PROBLEM REQUIREMENTS:
Copy out all of the data below word for word, leaving out the pictures.
SOURCE MATERIAL section start
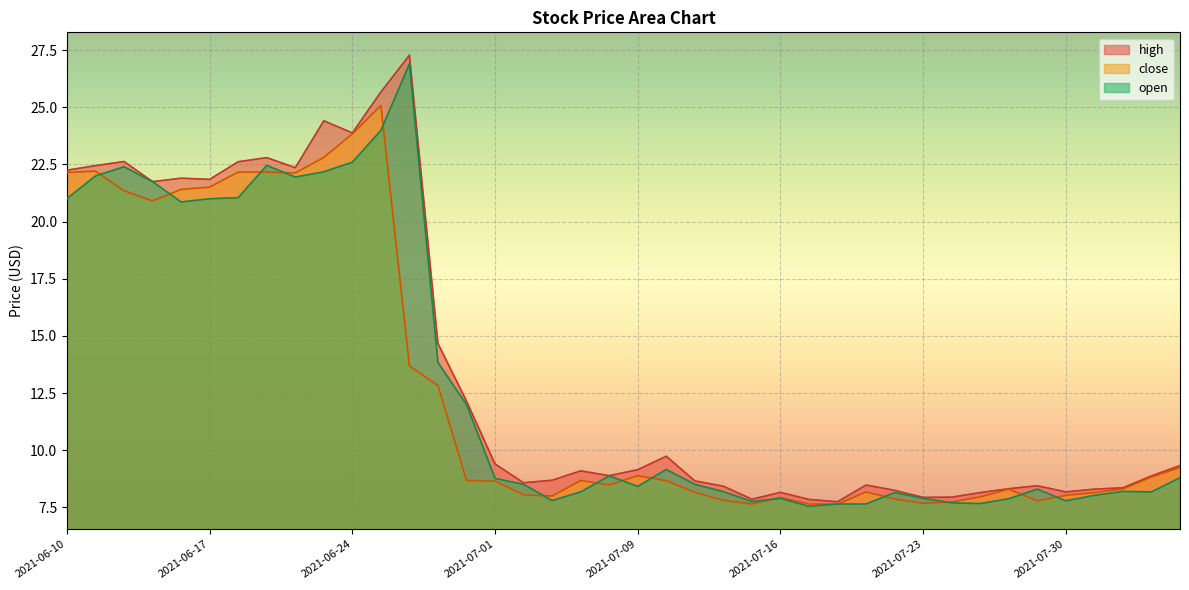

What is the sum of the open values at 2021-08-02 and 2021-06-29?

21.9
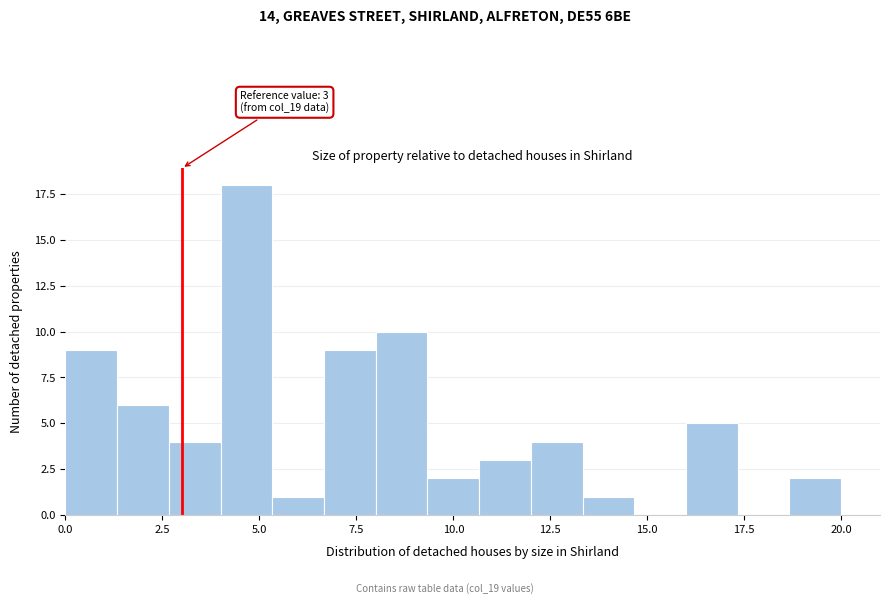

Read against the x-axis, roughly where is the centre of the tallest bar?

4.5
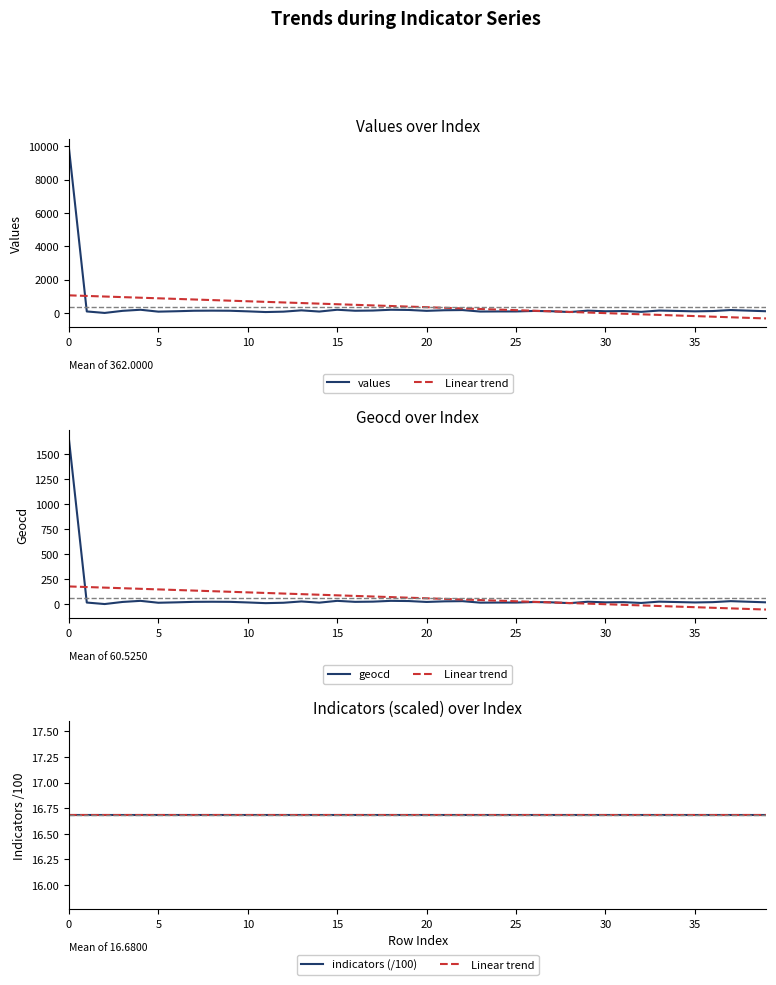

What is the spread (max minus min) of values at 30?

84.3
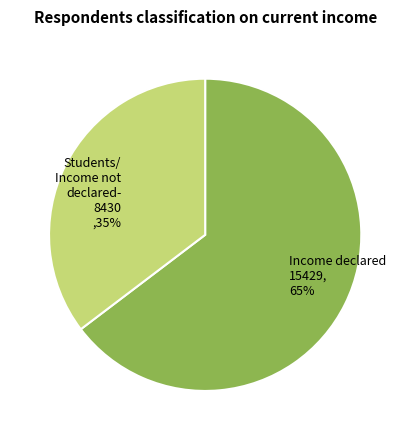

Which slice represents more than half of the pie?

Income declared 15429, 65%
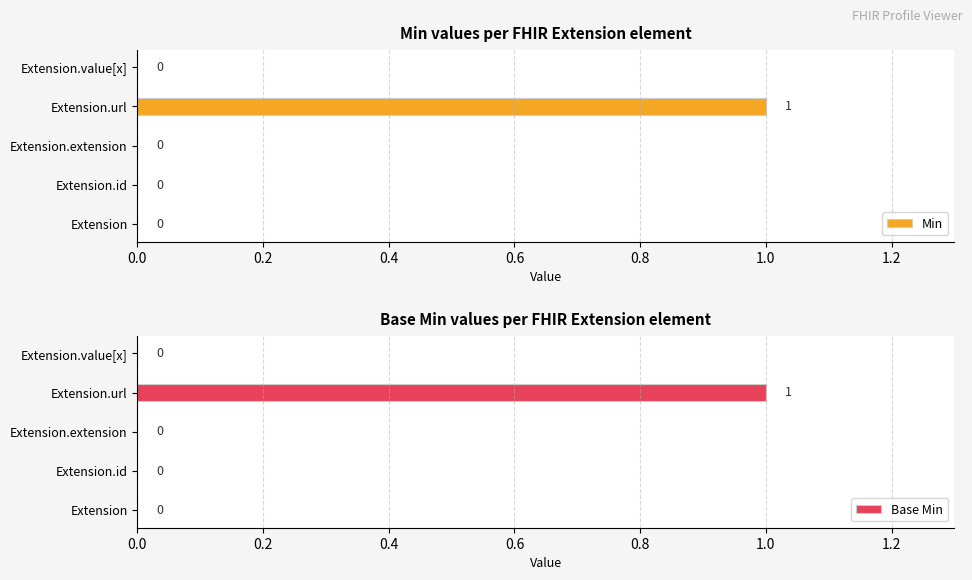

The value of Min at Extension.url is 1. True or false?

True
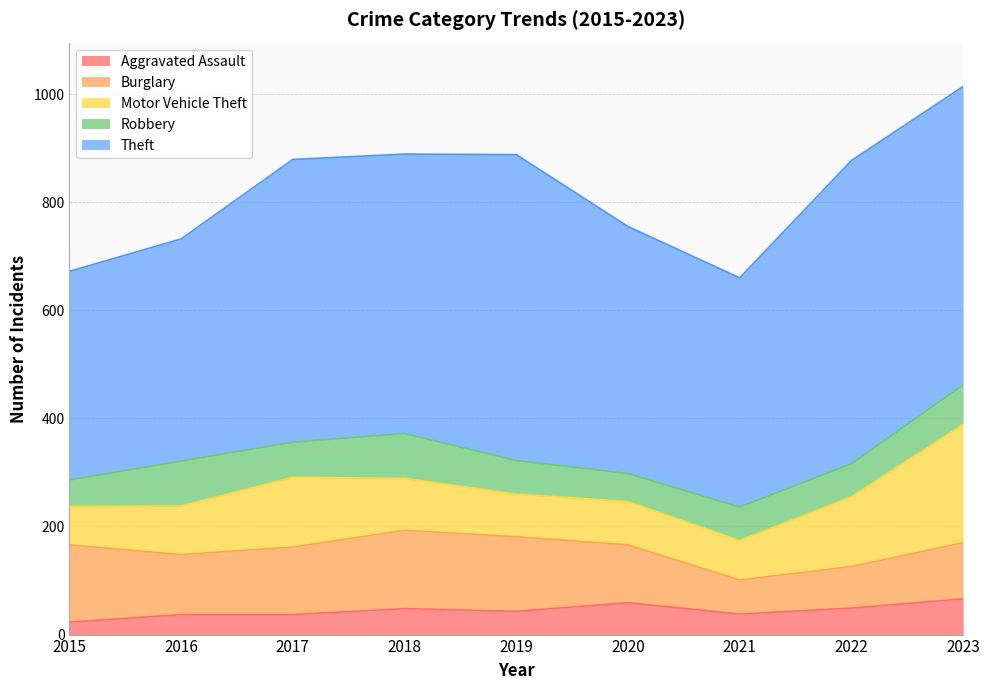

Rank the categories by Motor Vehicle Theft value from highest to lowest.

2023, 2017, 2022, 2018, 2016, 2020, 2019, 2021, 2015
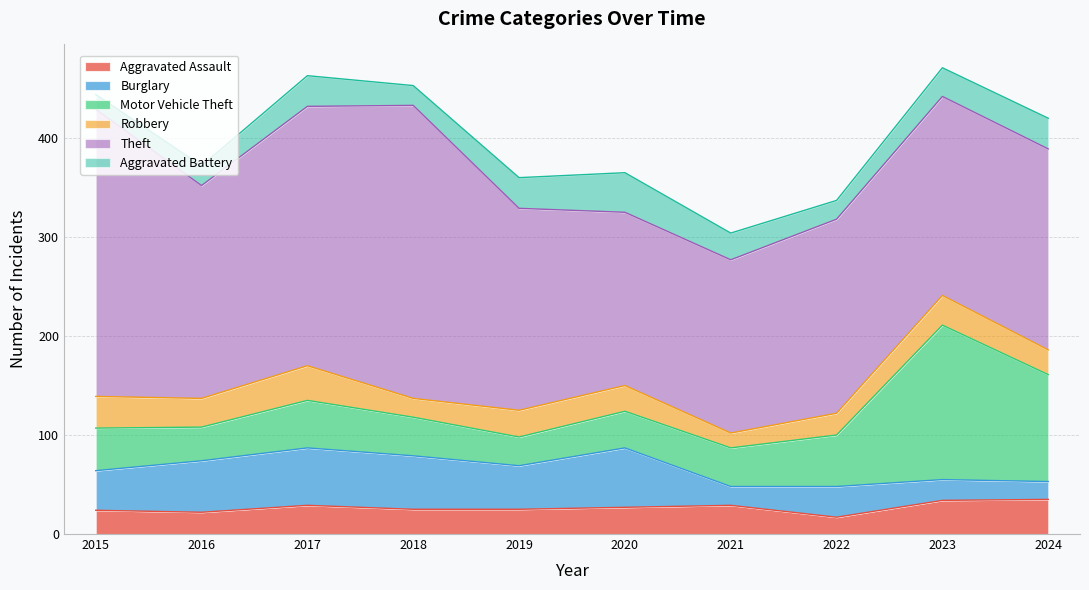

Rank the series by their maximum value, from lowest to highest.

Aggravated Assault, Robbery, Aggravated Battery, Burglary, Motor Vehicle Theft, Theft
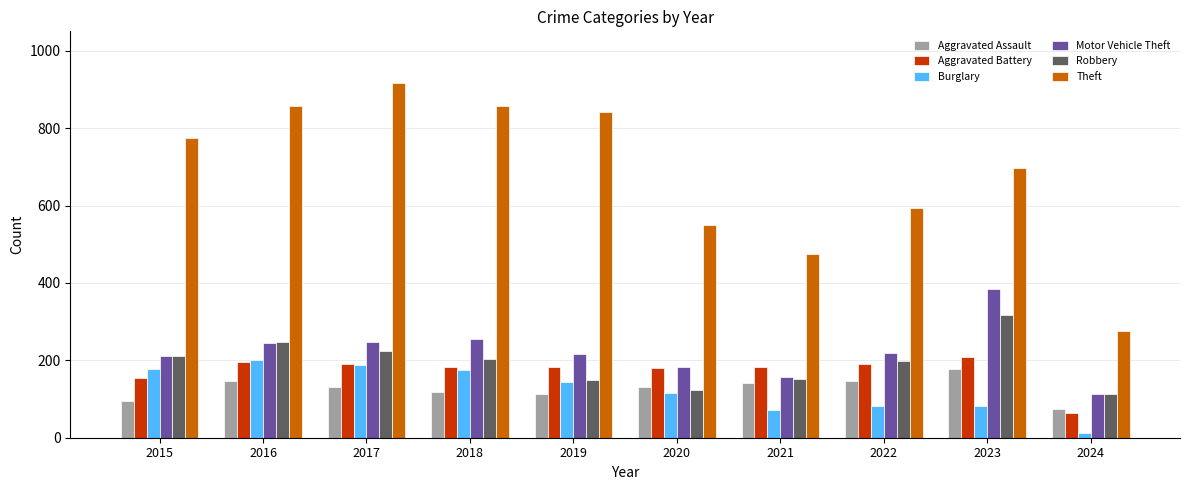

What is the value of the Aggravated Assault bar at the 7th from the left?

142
SOURCE MATERIAL section end
FINISHED EXERCISE:
What is the sum of the open values at 2021-08-02 and 2021-06-29?

21.9

Read against the x-axis, roughly where is the centre of the tallest bar?

4.5

What is the spread (max minus min) of values at 30?

84.3

Which slice represents more than half of the pie?

Income declared 15429, 65%

The value of Min at Extension.url is 1. True or false?

True

Rank the categories by Motor Vehicle Theft value from highest to lowest.

2023, 2017, 2022, 2018, 2016, 2020, 2019, 2021, 2015

Rank the series by their maximum value, from lowest to highest.

Aggravated Assault, Robbery, Aggravated Battery, Burglary, Motor Vehicle Theft, Theft

What is the value of the Aggravated Assault bar at the 7th from the left?

142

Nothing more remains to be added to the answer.